Topic: News,
Influence, and the Evolution of Prices in Financial Markets
Speaker: Gideon Saar, Professor of Finance, Samuel
Curtis Johnson Graduate School of Management, Cornell University
Date: April 17th (Fri.)
Time: 2:00-3:30pm
Location: Building 4, Room 101
Language: English
Abstract:
Opinions by experts
and media pundits that are widely disseminated in various media forms (both
traditional outlets and online venues) constitute a major source of influence
on investors. While a published view could be more accurate than the view of a
typical investor, its influence displaces many independent views and hence has
the potential to introduce a shared error. Our objective is to study the influence
of published views on the evolution of prices by constructing a theoretical
model and using empirical work to test and calibrate the model. Our
probabilistic trading model demonstrates how the influence of published views
creates patterns in prices and volume. Still, a “wisdom of the crowds” effect
emerges endogenously in our framework and helps expunge such shared errors from
the price. We use the timing of earnings announcements to test our model, and find
evidence consistent with the theoretical predictions. The magnitude of the
empirical effects is then used to calibrate the model, and our calibration
exercise suggests that while the published opinion has only a modest degree of
influence, its exact accuracy matters somewhat less than the extent of its influence.
About the speaker:
Gideon Saar is Professor of Finance
at Samuel
Curtis Johnson Graduate School of Management, Cornell University.

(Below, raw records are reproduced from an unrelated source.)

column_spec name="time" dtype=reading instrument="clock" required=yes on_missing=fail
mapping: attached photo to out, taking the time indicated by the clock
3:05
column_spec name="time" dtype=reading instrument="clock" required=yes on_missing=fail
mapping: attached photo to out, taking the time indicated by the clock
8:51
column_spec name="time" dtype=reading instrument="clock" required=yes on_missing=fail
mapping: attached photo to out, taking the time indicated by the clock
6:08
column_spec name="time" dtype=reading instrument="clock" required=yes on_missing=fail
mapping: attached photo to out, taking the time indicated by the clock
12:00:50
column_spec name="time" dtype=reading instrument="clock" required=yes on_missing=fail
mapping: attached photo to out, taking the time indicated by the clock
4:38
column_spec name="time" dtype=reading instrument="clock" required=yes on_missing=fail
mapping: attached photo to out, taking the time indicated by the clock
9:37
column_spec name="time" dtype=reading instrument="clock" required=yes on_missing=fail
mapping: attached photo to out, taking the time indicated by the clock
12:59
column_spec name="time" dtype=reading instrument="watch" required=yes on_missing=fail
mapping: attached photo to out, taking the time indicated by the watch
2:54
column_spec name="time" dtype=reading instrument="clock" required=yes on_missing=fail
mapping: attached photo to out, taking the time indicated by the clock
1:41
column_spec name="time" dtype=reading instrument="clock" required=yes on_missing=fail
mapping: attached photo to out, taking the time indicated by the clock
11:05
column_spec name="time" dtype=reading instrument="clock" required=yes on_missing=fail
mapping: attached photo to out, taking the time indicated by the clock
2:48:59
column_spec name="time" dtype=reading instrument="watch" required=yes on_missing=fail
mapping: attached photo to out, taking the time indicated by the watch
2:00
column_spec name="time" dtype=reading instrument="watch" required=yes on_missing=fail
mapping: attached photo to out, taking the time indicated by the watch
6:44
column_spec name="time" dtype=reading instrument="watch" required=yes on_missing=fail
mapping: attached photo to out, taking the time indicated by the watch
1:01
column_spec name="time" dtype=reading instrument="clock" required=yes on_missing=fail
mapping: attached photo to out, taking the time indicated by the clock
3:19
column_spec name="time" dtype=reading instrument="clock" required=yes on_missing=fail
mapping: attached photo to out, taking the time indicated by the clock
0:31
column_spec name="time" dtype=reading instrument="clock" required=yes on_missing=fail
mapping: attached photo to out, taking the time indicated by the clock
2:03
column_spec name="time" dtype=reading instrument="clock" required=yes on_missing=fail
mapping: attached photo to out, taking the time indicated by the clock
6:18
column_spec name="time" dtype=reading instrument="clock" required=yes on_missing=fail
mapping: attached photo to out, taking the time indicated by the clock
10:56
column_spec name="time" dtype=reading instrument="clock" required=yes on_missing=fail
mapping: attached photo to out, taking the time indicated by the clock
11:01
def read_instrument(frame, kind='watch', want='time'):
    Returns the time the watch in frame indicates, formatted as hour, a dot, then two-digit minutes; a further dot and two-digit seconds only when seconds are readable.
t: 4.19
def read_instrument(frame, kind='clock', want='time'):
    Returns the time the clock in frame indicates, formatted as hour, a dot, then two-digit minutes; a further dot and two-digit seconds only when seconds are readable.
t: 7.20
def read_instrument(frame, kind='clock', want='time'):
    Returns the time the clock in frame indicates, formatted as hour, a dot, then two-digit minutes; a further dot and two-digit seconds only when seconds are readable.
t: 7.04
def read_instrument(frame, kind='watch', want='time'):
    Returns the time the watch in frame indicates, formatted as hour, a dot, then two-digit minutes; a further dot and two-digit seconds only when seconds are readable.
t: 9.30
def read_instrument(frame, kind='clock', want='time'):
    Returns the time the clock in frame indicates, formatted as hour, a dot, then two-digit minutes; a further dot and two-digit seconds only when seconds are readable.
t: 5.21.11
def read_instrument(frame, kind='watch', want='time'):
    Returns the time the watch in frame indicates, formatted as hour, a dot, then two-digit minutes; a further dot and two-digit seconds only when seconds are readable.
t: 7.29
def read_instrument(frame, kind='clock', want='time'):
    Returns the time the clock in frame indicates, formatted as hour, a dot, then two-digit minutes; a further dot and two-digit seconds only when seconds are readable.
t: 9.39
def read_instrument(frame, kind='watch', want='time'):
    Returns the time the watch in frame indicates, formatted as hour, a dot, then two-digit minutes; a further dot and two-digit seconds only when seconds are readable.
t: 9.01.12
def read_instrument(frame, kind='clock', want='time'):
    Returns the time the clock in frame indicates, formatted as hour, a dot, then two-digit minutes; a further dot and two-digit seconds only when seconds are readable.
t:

Professor Saar received a B.B.A. in Finance from CUNY in 1994, and a M.A. and a
Ph.D. in Finance from Cornell University. Prior to joining the Samuel Curtis Johnson faculty, he was an
Assistant Professor of Finance at the Stern School of Business, New
York University (2000-2005). His papers have appeared in Journal
of Finance, Review of Financial Studies, and Journal of
Financial Markets and other leading finance journals.